Lyla era lì, con il viso leggermente voltato verso di lui e un sorriso sulle labbra.
 
“Meno male che sei rientrato…non sono riuscita a chiederti una cosa.” Gli disse sempre con lo stesso tono lieve.
 
“Che cosa?”
 
“Ricordi a Parigi? Mi facesti una proposta…è ancora valida?”
 
Slash sentì la terra mancargli sotto i piedi per l’emozione e si inginocchiò ai piedi del letto.
 
“Certo che è ancora valida!”
 
“Bene, allora…”
 
“Allora cosa?”
 
“Allora voglio diventare tua moglie, Saul Hudson. Sempre se riuscirò mai ad alzarmi da questo letto!”

"Oh, non dire sciocchezze! Ti amo e non vedo l'ora di sposarti..."
 
Slash avrebbe voluto baciarla, abbracciara, stringerla, ma si limitò a prenderle la mano e avvicinarsela al viso, per quanto poteva con tutte le protezioni.
Ma non importava, era sufficiente.
Contava solo che erano lì, insieme…e questo bastava.





Lo so!!!! E' incredibile, ma anche questa storia è finita! Questo epilogo ve l'ho fatto sudare, ma ho un po' di casini, i soliti e anche alcuni nuovi -.- Quindi potete immaginare che meraviglia!

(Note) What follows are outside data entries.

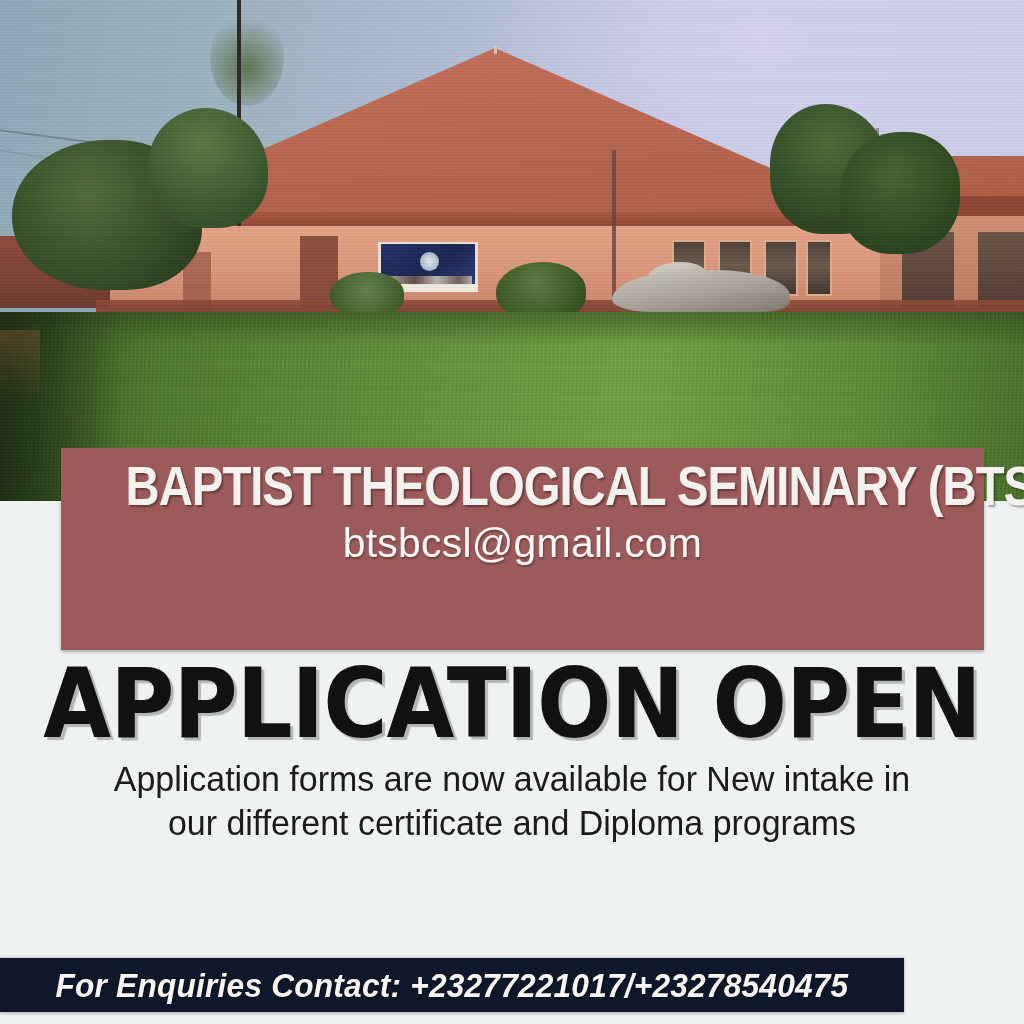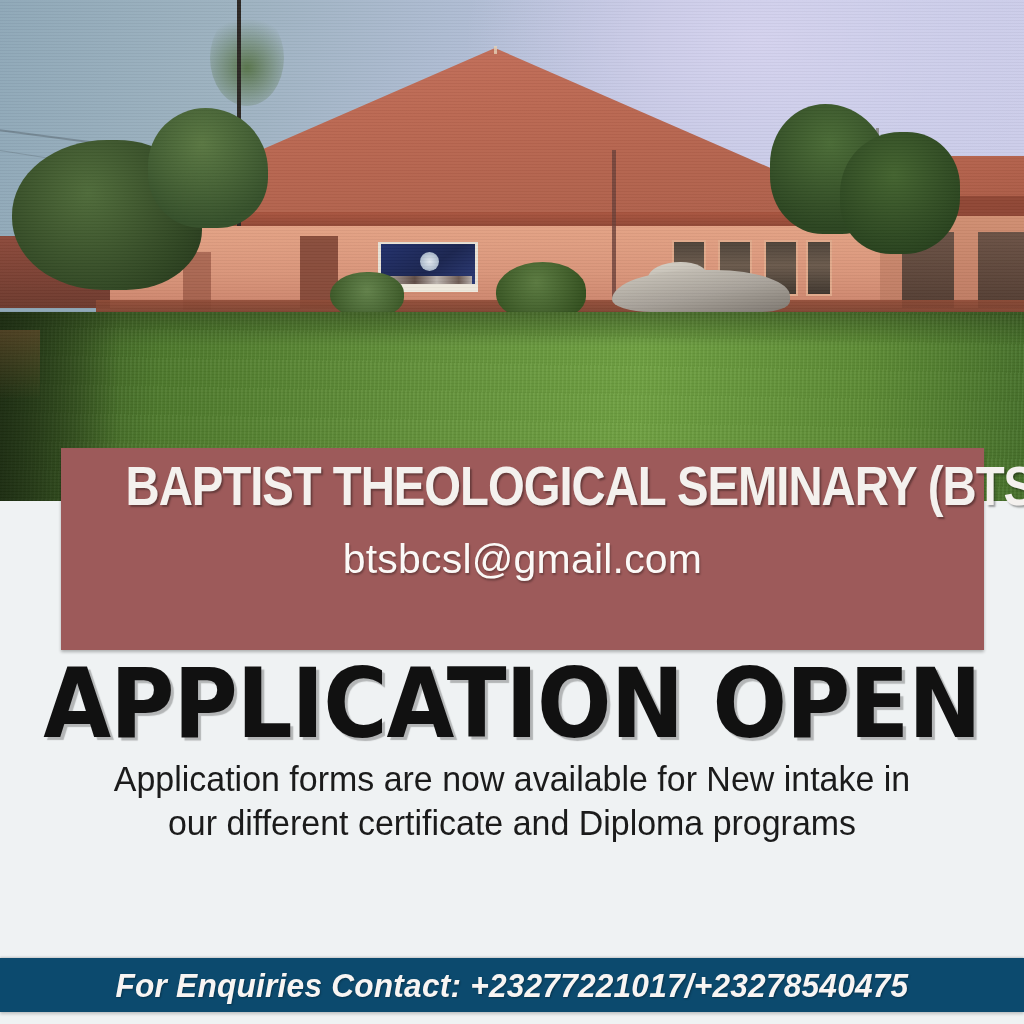--- a/index.html
+++ b/index.html
@@ -296,7 +296,7 @@
     white-space:nowrap;
   }
   .org-email{
-    margin-top:18px;
+    margin-top:2px;
     font-size:41px;
     line-height:50px;
     color:#fbf9f7;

Dunque, spero che questa storia vi sia piaciuta...ovviamente ringrazio tutti coloro che hanno messa la storia tra le seguite, le preferite e le ricordate e tutte le fedelissime che hanno recensito ogni singolo capitolo! Grazie grazie grazie :D
Ora non so bene cosa ne sarà di me in questo fandom: ogni tanto mi dico che non scriverò più nulla, ma poi mi vengono mille idee in testa e mi ritrovo a buttare giù bozze su bozze! Quindi, non ho bene le idee chiare...magari potreste trovare una mia nuova storia domani o fra due mesi...chi lo sa :)
Per ora, ringrazio ancora tutti quanti di cuore!!!